The song speaks of the infinite and immeasurable love of God. Always strong, always faithful, immeasurable. Paul reminds us in 1 Corithians 13:8 that "love never fails." Listen to the words:

The love of God is greater far Than tongue or pen can ever tell;
It goes beyond the highest star, And reaches to the lowest hell;
The guilty pair, bowed down with care, God gave His Son to win;
His erring child He reconciled, And pardoned from his sin.

When years of time shall pass away, And earthly thrones and kingdoms fall,
When men, who here refuse to pray, On rocks and hills and mountains call,
God's love so sure, shall still endure, All measureless and strong;
Redeeming grace to Adam's race-The saints' and angels' song.

Could we with ink the ocean fill, And were the skies of parchment made,
Were every stalk on earth a quill, And every man a scribe by trade,
To write the love of God above, Would drain the ocean dry.

» Exercises to complete
1) In how many lines of the rows does the string "shortInstrumentName" appear? Case counts, and the reply should be the number alone.
2) Can you resume the passage on the love of God from the point where it stops?
The passage on the love of God and the rows that follow come from unrelated sources.

» Stored data entries
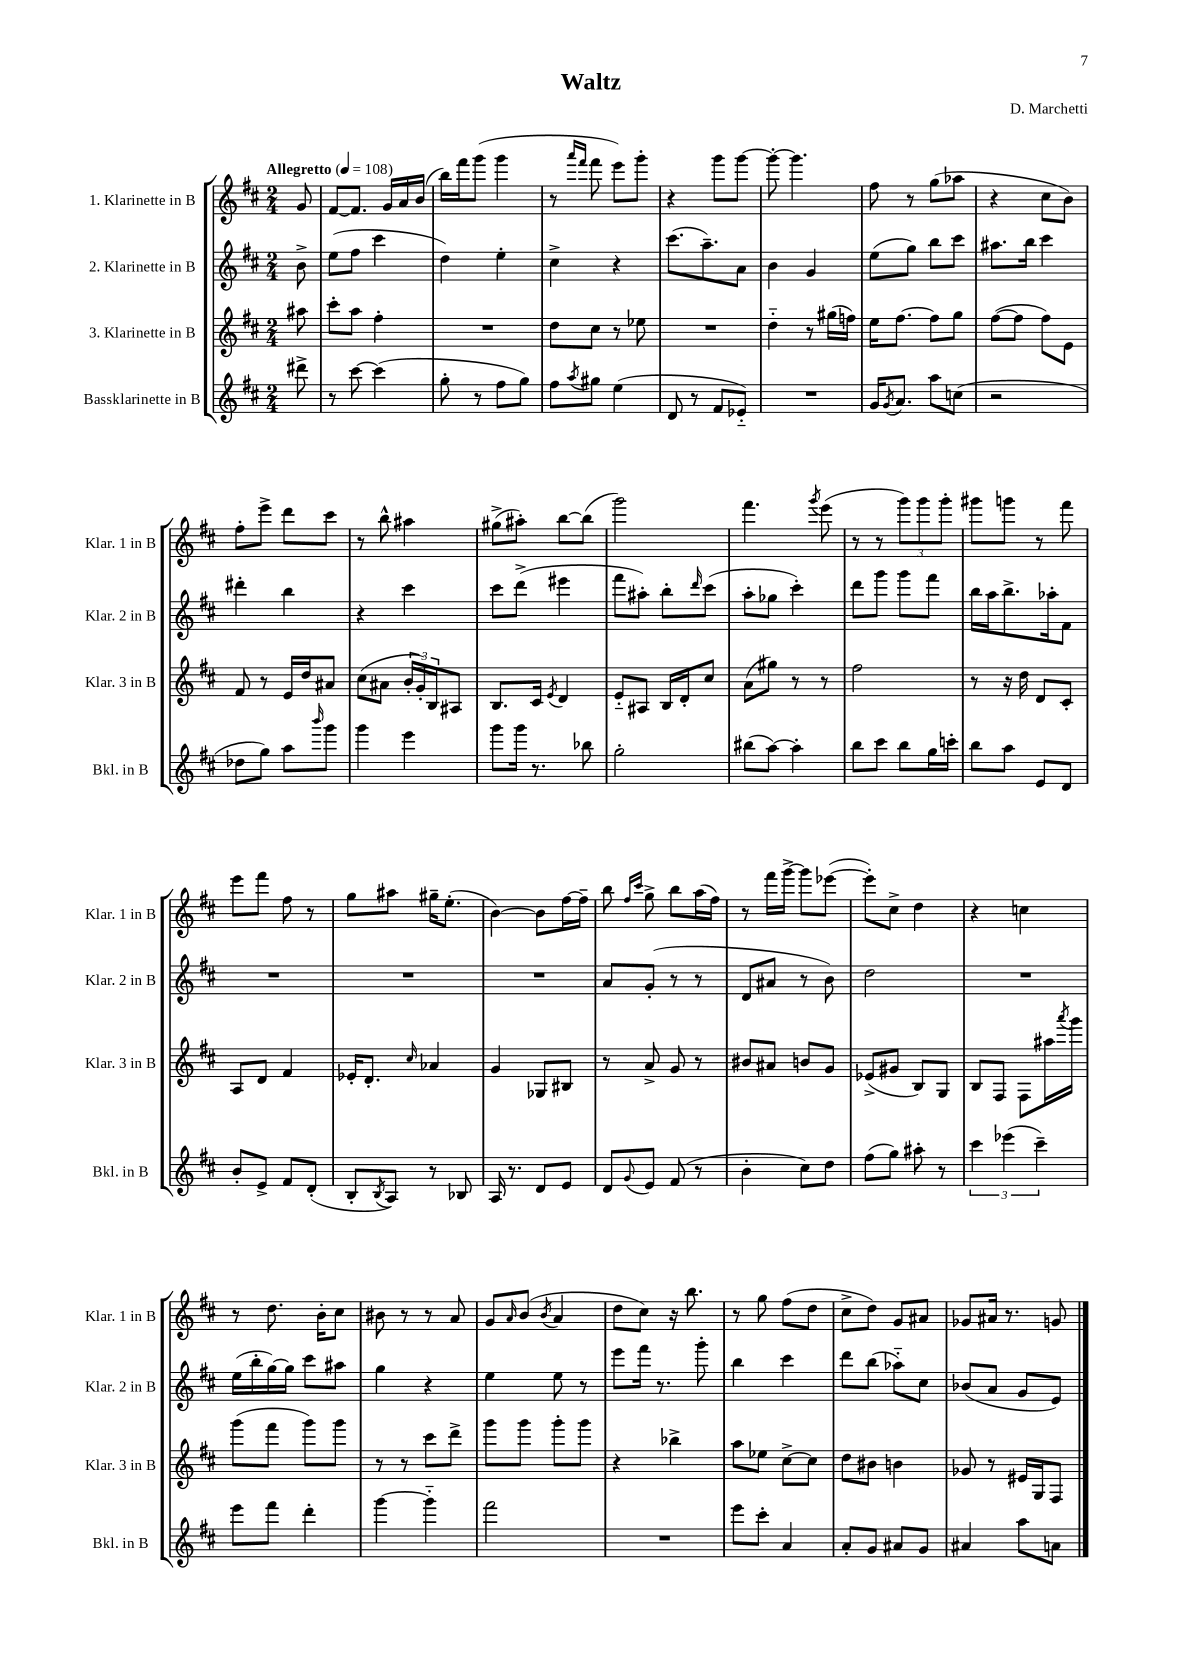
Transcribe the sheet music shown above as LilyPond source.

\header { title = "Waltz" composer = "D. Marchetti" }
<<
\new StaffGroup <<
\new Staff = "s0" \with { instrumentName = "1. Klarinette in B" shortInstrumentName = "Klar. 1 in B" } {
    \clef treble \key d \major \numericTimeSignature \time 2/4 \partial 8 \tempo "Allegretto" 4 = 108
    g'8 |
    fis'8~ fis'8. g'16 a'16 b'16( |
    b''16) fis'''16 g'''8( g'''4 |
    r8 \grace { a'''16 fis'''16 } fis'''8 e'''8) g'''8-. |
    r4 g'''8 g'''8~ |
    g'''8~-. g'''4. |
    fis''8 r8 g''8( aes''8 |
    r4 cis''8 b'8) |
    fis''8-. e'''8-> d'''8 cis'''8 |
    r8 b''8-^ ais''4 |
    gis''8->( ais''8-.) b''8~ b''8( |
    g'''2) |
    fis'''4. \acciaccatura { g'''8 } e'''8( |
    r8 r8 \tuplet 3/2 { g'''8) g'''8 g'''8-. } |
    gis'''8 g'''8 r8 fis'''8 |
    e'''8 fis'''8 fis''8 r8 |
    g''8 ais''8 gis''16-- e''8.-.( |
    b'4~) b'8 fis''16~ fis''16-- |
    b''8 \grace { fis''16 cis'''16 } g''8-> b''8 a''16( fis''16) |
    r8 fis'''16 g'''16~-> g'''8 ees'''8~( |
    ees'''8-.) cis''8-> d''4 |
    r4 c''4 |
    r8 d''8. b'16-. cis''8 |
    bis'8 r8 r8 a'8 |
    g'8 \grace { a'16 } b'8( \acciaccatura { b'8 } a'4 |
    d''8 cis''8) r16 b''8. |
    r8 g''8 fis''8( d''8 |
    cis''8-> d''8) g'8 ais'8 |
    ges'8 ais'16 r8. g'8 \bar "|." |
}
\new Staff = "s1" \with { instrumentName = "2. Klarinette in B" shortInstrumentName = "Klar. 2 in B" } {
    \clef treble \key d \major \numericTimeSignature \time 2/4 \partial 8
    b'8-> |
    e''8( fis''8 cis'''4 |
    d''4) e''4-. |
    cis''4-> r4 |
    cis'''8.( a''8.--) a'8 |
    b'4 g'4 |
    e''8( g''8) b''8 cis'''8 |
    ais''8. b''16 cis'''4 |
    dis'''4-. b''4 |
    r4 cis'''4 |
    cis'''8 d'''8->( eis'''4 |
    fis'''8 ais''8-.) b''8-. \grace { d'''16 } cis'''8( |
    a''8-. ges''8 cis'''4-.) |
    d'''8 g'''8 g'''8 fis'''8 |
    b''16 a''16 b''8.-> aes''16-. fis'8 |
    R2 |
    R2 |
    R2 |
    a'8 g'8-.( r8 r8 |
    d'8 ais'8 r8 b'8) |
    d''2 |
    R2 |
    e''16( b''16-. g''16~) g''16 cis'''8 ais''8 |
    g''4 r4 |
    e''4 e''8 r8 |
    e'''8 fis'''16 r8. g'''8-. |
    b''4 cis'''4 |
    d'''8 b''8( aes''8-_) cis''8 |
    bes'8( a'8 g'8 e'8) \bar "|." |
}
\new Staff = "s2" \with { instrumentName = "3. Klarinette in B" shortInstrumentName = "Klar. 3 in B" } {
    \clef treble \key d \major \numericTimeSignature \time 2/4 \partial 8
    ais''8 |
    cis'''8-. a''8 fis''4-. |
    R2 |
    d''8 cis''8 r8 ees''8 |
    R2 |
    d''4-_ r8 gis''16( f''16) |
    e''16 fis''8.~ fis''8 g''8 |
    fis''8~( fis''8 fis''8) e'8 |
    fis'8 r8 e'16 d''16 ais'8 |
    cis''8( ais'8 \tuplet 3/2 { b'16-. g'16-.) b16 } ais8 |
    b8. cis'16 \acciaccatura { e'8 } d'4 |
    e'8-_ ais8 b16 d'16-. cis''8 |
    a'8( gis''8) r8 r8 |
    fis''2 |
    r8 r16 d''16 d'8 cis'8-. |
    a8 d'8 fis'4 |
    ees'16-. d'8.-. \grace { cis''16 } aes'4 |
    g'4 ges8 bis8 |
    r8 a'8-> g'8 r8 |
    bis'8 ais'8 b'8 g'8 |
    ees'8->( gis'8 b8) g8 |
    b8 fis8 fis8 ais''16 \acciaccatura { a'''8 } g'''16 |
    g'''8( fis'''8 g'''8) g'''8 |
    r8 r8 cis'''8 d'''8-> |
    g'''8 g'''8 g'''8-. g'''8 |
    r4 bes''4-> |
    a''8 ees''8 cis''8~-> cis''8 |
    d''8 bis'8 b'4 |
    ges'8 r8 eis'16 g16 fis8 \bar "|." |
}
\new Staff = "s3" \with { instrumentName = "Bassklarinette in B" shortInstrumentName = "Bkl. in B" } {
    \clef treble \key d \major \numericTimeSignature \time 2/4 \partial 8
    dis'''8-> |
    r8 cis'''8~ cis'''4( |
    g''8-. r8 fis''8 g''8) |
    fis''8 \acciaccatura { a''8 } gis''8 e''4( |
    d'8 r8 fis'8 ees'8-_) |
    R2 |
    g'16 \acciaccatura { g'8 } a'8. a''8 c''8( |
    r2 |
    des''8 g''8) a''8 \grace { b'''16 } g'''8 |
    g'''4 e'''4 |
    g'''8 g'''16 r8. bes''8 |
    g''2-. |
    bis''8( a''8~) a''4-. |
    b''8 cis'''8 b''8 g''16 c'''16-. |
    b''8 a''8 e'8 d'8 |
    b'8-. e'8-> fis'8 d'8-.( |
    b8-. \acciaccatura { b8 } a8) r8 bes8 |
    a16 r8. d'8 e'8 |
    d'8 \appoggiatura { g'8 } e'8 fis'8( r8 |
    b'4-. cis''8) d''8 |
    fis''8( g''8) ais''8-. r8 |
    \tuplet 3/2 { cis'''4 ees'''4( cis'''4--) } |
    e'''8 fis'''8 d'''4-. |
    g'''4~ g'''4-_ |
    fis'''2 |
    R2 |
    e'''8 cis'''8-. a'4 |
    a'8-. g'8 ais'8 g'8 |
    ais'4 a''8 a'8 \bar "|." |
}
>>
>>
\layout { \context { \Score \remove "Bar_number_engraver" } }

» Answers to the exercises
1) 4

2)
Nor could the scroll contain the whole, Though stretched from sky to sky.

O love of God, how rich and pure! How measureless and strong!
It shall forevermore endure The saints' and angels' song.
The Love of God is what has sustained us. It is what has brought beauty into our relationships. It is what has brought life and light into our family.

In a moment we will pout our voices together and sing this song.

Invitation: God loves you with true love. It is a sacrificial love. It is a steadfast love. It is a faithful love. It is an immeasurable love. He never gave up on you. Even though you may have sinned, God still loves you. You may think you are unlovable, but God still loves you. He can fill your heart with his love and transform you. How sad it would be to be loved by God and still be lost? Does that happen? Yes it does, and it pains God deeply. God gives you a choice to reject him or accept him. Those that reject him are lost. But if you accept him, if you love him above all else, if you are lovingly faithful and obedient to him, you can know the peace and joy of his love now and forever. If you have not accepted him, you can do so today. Just come forward, make a declaration to accept him, be baptized, let him wash away your sins, and live in his love. If you need to respond, please come as we stand and sing.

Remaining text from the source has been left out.